▶ _Instruction_:
With every picture left out, give the data below back exactly.

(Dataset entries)
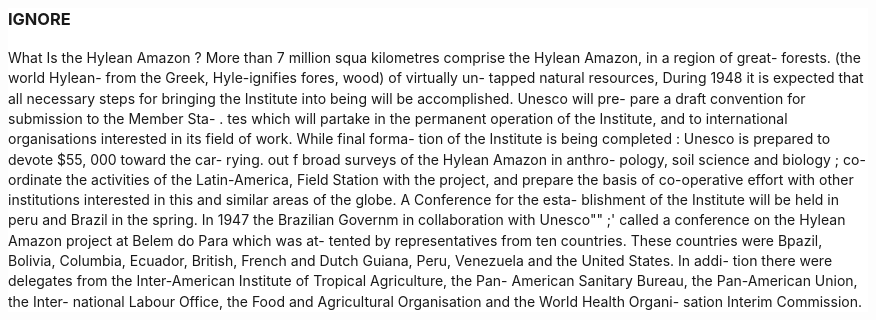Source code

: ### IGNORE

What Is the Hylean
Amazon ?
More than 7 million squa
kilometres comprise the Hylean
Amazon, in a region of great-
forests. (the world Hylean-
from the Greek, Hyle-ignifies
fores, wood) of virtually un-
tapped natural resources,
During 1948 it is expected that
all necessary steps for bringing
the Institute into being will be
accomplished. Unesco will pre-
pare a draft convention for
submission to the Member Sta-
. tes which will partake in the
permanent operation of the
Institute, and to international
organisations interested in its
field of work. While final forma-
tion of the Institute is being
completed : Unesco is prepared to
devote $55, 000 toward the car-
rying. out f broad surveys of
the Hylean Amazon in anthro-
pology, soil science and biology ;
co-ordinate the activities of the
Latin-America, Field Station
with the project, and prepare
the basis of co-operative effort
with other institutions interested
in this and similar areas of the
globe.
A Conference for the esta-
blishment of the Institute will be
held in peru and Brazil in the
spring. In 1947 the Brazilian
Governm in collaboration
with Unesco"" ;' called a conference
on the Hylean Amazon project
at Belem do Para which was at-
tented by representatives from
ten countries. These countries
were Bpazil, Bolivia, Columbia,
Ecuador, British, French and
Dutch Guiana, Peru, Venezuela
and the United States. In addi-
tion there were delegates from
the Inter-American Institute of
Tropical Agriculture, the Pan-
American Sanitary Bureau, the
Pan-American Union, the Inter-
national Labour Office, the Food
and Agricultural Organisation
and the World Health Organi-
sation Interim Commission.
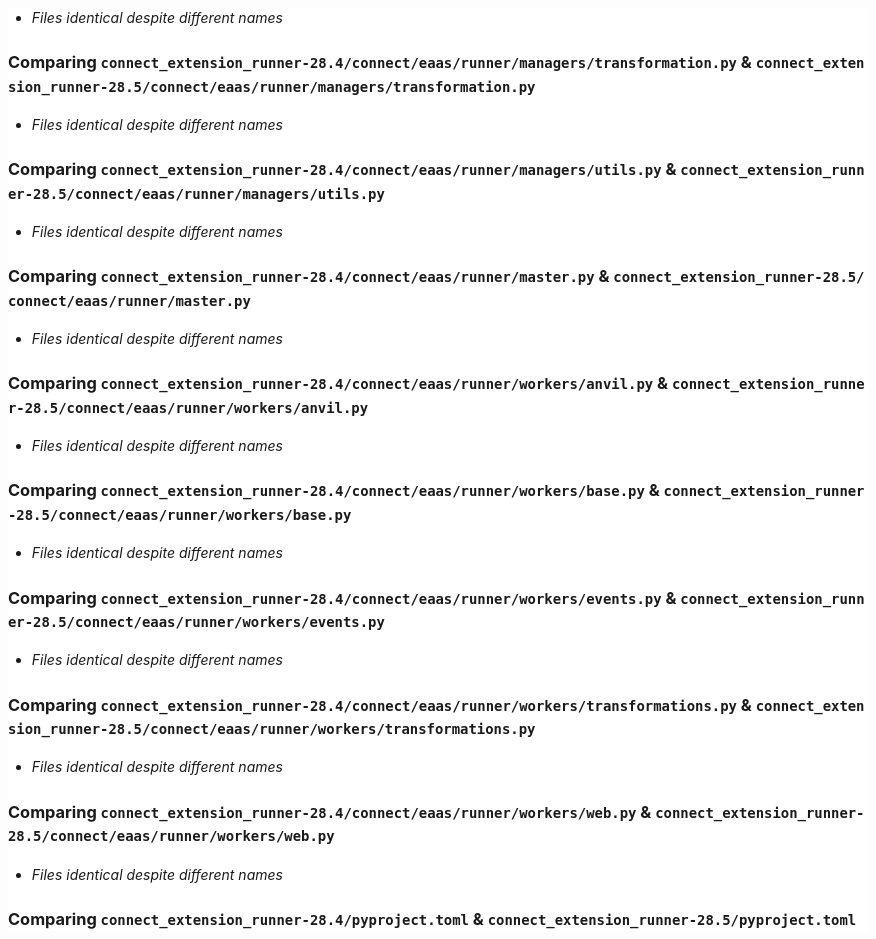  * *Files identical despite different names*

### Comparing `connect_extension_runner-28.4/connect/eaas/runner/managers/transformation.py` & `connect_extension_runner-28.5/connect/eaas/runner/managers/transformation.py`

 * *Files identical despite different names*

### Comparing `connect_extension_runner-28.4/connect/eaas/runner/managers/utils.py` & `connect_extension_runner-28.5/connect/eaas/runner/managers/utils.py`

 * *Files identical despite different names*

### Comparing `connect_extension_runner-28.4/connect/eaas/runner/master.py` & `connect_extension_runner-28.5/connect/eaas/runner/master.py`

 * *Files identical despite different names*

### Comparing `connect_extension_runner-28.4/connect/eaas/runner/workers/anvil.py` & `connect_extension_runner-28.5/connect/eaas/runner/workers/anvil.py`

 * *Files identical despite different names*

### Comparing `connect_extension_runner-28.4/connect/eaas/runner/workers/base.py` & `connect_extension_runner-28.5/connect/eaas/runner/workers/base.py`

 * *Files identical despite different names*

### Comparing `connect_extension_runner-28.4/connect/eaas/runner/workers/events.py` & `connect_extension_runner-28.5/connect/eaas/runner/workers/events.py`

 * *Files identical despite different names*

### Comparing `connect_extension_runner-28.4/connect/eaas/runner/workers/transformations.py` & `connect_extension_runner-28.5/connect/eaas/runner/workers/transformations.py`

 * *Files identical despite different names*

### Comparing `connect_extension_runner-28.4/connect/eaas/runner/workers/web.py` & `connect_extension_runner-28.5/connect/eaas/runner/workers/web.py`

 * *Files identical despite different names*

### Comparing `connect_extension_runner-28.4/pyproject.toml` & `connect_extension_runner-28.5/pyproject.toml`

▶ _Answer area_:
Source code

: ### IGNORE

What Is the Hylean
Amazon ?
More than 7 million squa
kilometres comprise the Hylean
Amazon, in a region of great-
forests. (the world Hylean-
from the Greek, Hyle-ignifies
fores, wood) of virtually un-
tapped natural resources,
During 1948 it is expected that
all necessary steps for bringing
the Institute into being will be
accomplished. Unesco will pre-
pare a draft convention for
submission to the Member Sta-
. tes which will partake in the
permanent operation of the
Institute, and to international
organisations interested in its
field of work. While final forma-
tion of the Institute is being
completed : Unesco is prepared to
devote $55, 000 toward the car-
rying. out f broad surveys of
the Hylean Amazon in anthro-
pology, soil science and biology ;
co-ordinate the activities of the
Latin-America, Field Station
with the project, and prepare
the basis of co-operative effort
with other institutions interested
in this and similar areas of the
globe.
A Conference for the esta-
blishment of the Institute will be
held in peru and Brazil in the
spring. In 1947 the Brazilian
Governm in collaboration
with Unesco"" ;' called a conference
on the Hylean Amazon project
at Belem do Para which was at-
tented by representatives from
ten countries. These countries
were Bpazil, Bolivia, Columbia,
Ecuador, British, French and
Dutch Guiana, Peru, Venezuela
and the United States. In addi-
tion there were delegates from
the Inter-American Institute of
Tropical Agriculture, the Pan-
American Sanitary Bureau, the
Pan-American Union, the Inter-
national Labour Office, the Food
and Agricultural Organisation
and the World Health Organi-
sation Interim Commission.
  * *Files identical despite different names*

### Comparing `connect_extension_runner-28.4/connect/eaas/runner/managers/transformation.py` & `connect_extension_runner-28.5/connect/eaas/runner/managers/transformation.py`

 * *Files identical despite different names*

### Comparing `connect_extension_runner-28.4/connect/eaas/runner/managers/utils.py` & `connect_extension_runner-28.5/connect/eaas/runner/managers/utils.py`

 * *Files identical despite different names*

### Comparing `connect_extension_runner-28.4/connect/eaas/runner/master.py` & `connect_extension_runner-28.5/connect/eaas/runner/master.py`

 * *Files identical despite different names*

### Comparing `connect_extension_runner-28.4/connect/eaas/runner/workers/anvil.py` & `connect_extension_runner-28.5/connect/eaas/runner/workers/anvil.py`

 * *Files identical despite different names*

### Comparing `connect_extension_runner-28.4/connect/eaas/runner/workers/base.py` & `connect_extension_runner-28.5/connect/eaas/runner/workers/base.py`

 * *Files identical despite different names*

### Comparing `connect_extension_runner-28.4/connect/eaas/runner/workers/events.py` & `connect_extension_runner-28.5/connect/eaas/runner/workers/events.py`

 * *Files identical despite different names*

### Comparing `connect_extension_runner-28.4/connect/eaas/runner/workers/transformations.py` & `connect_extension_runner-28.5/connect/eaas/runner/workers/transformations.py`

 * *Files identical despite different names*

### Comparing `connect_extension_runner-28.4/connect/eaas/runner/workers/web.py` & `connect_extension_runner-28.5/connect/eaas/runner/workers/web.py`

 * *Files identical despite different names*

### Comparing `connect_extension_runner-28.4/pyproject.toml` & `connect_extension_runner-28.5/pyproject.toml`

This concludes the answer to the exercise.